RT-PCR: For each condition, one 100 mm dish was used for total RNA extraction. Cells were differentiated and stressed before isolating RNA using RNeasy Mini Kit (Qiagen, Cat #74104) with DNase digestion (Qiagen, cat #79254). CDNA synthesis was done using MiniAmp Thermal Cycler (Applied Biosystems). Purified RNA sample concentrations were measured by Nanodrop and 1 µg RNA was incubated with dNTP (New England Biolabs, cat #N0447S), random hexamers (Thermo Scientific, cat #SO142), and nuclease free water (Invitrogen, cat #AM9930), at 65°C for 5 minutes. After the first incubation, 5x First Strand Buffer, DTT (Invitrogen cat #18080093) and RNase inhibitor (Invitrogen, cat #AM2694) were added to the mixture and incubated at 25°C for 2 minutes. After the second incubation, 1 µL Superscript III Reverse Transcriptase (Invitrogen, cat #18080093) was added and the mixture was incubated at 25°C for 10 minutes, 42°C for 50 minutes, and 70°C for 15 minutes.

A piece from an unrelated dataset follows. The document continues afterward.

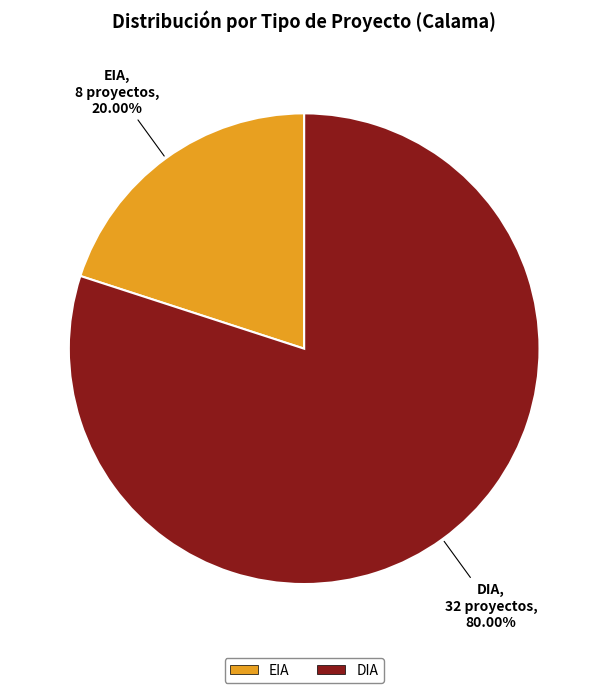

To the nearest percent, what percentage of the pie is DIA?

80%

CDNA was stored at -20°C overnight or used immediately at a dilution of 1:20 in nuclease free water for RT-PCR experiments with Luna Universal Master Mix (New England Biolabs, cat #M3003L), nuclease free water, and custom ATP5f1b and CHGb primers (ITD). For positive and negative controls, 18S ribosomal subunit and tau primers were used (see Supplemental).

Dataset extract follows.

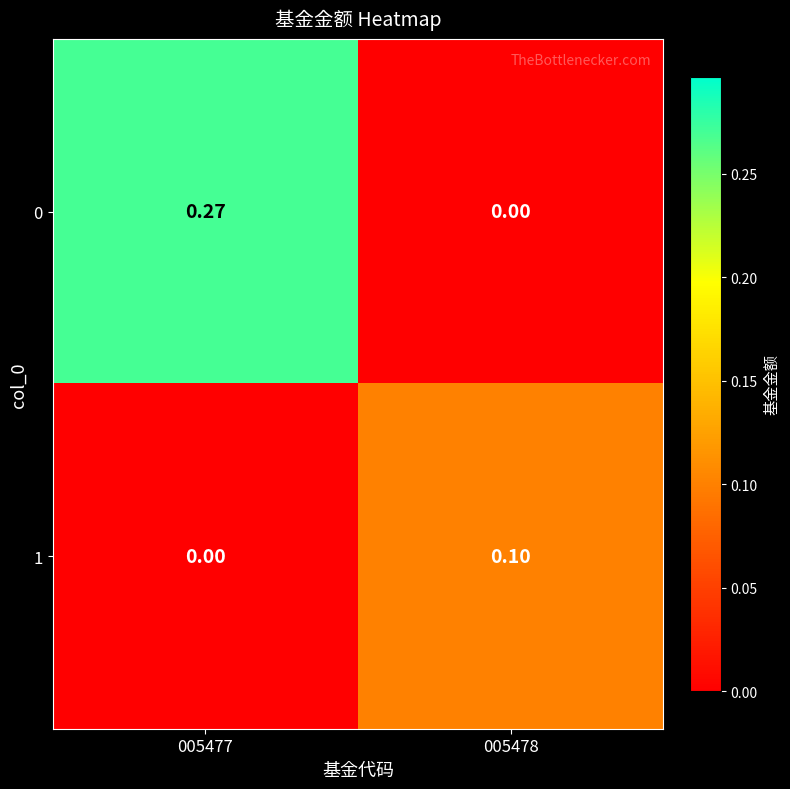

Is the value of 0 at 005478 greater than the value of 1 at 005478?

No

Western blotting: We used an establish procedure [40] with modifications. Samples were grown in 100 mm dishes plates and were treated with MG132 at a final concentration of 250 nM 24 hours before collection. Cells were stressed and then collected in 250 µl of NP-40 lysis buffer [150 mM NaCl, 50 mM Tris (pH=8.0), 1% NP40, protease inhibitor]. The primary antibodies used included: anti-ATP5f1b (Abcam, ab117991), anti-Chgb (Abcam, ab150354), anti-actin (Santa Cruz, sc-47778).
Fluorescence lifetime imaging measurements (FLIM)
Phase modulation FLIM measurements were performed on the dual-channel confocal fast FLIM (Alba version 5, ISS Inc.) using a two-photon titanium-sapphire laser and a Nikon Eclipse Ti-U inverted microscope as described[40]. The lifetime of the laser was calibrated each time before experiments by measuring the lifetime of Atto 425 in water with a lifetime of 3.61 ns at 80, 160, and 240 MHz. The samples were excited at 740 nm for intrinsic measurements, and emission spectra were collected through a 525/50 bandpass filter. For each measurement, the data were acquired until the photon count was >100.
Statistical analysis
Data were analyzed with the Sigma Plot 14 statistical packages, which included the student’s t test and one-way analysis of variance (ANOVA).